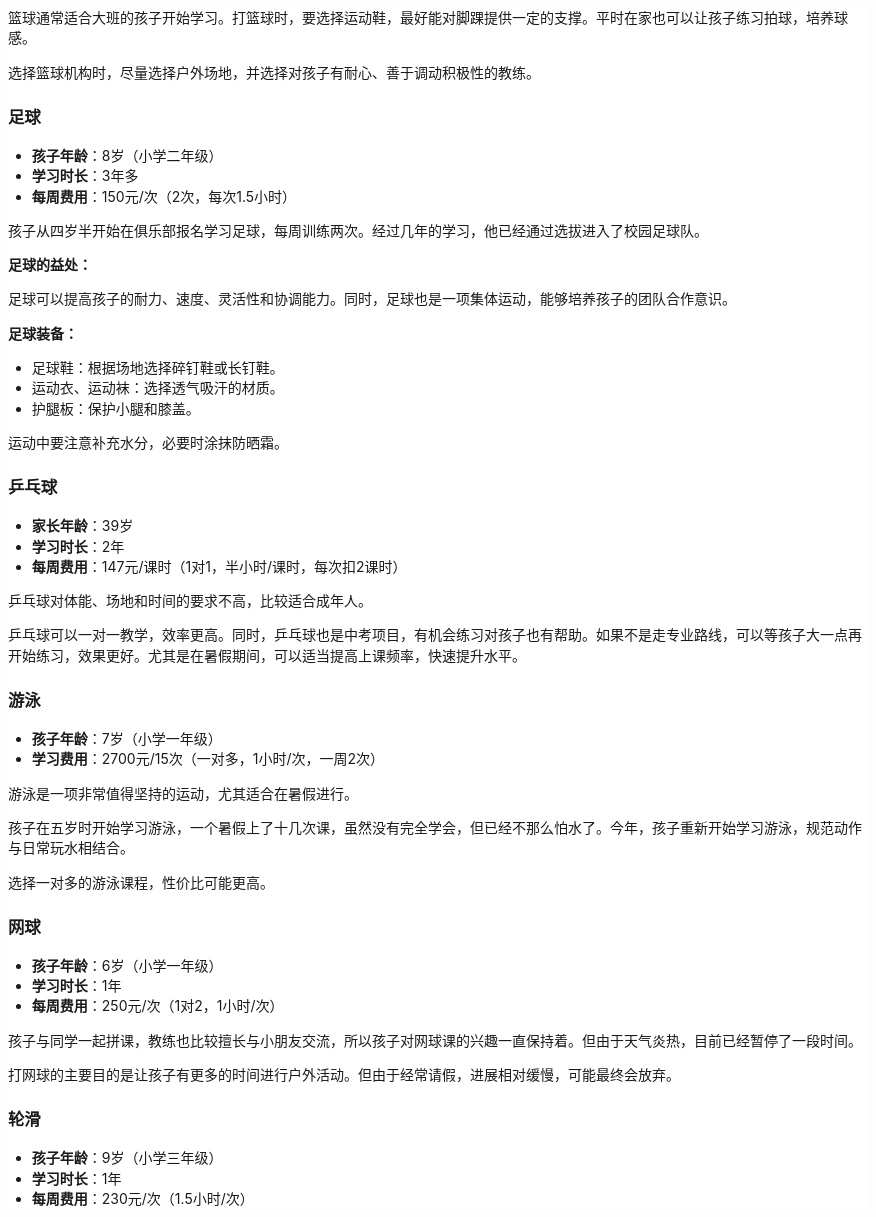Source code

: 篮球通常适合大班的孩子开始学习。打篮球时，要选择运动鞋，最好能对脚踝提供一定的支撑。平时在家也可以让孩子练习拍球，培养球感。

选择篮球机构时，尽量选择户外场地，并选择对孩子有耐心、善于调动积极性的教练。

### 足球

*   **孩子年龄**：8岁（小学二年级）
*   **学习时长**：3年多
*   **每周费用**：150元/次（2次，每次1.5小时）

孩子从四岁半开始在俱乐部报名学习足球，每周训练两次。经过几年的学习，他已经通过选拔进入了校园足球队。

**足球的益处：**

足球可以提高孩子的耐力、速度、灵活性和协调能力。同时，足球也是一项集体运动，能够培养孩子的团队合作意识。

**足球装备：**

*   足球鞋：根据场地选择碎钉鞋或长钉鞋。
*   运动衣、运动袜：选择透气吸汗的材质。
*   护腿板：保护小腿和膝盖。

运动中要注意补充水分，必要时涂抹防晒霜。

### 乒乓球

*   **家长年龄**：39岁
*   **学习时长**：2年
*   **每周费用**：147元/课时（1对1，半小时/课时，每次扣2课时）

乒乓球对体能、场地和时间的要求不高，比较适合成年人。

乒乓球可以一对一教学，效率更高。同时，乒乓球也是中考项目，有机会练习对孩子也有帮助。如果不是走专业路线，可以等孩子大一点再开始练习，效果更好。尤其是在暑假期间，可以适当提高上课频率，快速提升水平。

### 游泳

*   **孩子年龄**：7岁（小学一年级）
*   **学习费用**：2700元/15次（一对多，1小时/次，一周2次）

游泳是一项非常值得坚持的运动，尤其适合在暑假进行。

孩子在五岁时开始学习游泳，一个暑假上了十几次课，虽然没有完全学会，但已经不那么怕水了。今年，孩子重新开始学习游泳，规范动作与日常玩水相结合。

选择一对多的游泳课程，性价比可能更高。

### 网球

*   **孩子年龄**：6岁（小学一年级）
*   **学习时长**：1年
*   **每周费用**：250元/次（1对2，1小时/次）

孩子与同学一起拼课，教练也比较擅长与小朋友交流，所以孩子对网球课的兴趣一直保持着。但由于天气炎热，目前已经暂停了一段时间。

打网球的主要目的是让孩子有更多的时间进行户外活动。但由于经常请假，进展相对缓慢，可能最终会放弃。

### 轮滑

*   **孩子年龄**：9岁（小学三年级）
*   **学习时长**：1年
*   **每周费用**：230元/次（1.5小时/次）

*****

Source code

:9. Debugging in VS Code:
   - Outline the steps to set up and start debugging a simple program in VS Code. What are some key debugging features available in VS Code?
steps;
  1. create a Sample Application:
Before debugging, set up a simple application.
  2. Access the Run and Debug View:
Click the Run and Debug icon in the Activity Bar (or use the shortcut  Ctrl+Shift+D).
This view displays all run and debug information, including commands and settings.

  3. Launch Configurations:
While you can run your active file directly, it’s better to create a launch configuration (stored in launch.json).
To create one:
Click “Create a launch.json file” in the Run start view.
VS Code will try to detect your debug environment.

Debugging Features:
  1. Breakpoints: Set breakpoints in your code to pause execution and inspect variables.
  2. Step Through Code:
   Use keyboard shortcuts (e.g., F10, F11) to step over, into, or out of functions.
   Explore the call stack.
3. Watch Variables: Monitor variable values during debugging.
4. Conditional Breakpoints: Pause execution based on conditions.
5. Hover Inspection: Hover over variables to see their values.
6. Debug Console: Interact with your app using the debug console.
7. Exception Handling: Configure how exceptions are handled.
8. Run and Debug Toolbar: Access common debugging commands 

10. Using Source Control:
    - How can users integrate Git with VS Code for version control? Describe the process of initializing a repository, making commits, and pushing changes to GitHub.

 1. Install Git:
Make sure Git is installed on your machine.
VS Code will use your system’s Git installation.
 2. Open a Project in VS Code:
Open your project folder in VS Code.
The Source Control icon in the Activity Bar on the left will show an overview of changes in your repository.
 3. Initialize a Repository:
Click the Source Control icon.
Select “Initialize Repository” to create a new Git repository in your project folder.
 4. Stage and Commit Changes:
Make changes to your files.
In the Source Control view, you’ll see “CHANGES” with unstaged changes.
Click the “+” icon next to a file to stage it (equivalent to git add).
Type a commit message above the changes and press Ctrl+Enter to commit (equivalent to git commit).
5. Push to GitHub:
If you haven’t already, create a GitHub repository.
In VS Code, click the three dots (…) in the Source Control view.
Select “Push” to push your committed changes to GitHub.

*****

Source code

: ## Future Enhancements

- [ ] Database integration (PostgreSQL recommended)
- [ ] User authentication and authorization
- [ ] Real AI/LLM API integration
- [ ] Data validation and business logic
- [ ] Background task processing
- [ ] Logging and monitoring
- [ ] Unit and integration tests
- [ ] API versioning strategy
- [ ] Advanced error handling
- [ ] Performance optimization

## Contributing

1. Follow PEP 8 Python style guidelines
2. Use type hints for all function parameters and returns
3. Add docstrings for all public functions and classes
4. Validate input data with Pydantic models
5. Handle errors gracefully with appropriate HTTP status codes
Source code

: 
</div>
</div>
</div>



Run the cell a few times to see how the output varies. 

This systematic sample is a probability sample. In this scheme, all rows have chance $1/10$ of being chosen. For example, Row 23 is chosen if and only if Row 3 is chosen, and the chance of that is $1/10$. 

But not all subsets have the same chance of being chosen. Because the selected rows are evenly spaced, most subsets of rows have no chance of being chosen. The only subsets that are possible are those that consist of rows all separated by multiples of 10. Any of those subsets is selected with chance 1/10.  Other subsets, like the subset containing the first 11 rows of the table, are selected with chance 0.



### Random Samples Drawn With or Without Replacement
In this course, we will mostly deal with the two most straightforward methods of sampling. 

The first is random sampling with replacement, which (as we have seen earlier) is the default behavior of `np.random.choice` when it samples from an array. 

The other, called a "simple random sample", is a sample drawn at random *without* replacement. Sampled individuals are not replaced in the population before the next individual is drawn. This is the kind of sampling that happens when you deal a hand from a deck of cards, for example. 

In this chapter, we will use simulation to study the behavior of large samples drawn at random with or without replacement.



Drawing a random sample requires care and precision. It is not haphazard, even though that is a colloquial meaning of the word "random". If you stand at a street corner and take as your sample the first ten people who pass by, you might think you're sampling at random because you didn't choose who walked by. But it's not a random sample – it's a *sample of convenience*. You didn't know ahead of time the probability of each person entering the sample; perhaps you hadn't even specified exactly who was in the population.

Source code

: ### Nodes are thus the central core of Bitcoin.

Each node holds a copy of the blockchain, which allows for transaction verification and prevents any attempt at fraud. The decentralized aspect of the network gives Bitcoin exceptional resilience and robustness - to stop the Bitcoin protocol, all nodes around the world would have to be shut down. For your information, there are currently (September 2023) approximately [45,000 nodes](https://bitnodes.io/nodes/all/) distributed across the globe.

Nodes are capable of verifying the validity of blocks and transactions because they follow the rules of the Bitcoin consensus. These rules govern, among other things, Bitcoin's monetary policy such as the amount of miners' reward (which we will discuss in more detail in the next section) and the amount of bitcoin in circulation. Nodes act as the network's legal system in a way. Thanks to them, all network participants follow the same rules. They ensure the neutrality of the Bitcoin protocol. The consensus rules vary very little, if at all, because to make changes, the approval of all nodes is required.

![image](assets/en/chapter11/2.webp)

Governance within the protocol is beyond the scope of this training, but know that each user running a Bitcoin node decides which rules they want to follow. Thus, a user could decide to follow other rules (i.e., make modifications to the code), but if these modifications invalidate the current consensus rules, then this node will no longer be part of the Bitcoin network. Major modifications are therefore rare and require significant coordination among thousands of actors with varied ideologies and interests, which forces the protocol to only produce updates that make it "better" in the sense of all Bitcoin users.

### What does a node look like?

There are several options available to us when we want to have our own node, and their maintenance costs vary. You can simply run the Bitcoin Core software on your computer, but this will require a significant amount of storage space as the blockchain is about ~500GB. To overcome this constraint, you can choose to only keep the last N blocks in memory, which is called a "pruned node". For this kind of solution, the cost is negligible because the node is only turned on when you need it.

*****

» What you are asked to do
Could you restate word for word the lines above from the one containing "- How can users" through the one containing "to git add).", both included, and nothing else?

» Result of the exercise
    - How can users integrate Git with VS Code for version control? Describe the process of initializing a repository, making commits, and pushing changes to GitHub.

 1. Install Git:
Make sure Git is installed on your machine.
VS Code will use your system’s Git installation.
 2. Open a Project in VS Code:
Open your project folder in VS Code.
The Source Control icon in the Activity Bar on the left will show an overview of changes in your repository.
 3. Initialize a Repository:
Click the Source Control icon.
Select “Initialize Repository” to create a new Git repository in your project folder.
 4. Stage and Commit Changes:
Make changes to your files.
In the Source Control view, you’ll see “CHANGES” with unstaged changes.
Click the “+” icon next to a file to stage it (equivalent to git add).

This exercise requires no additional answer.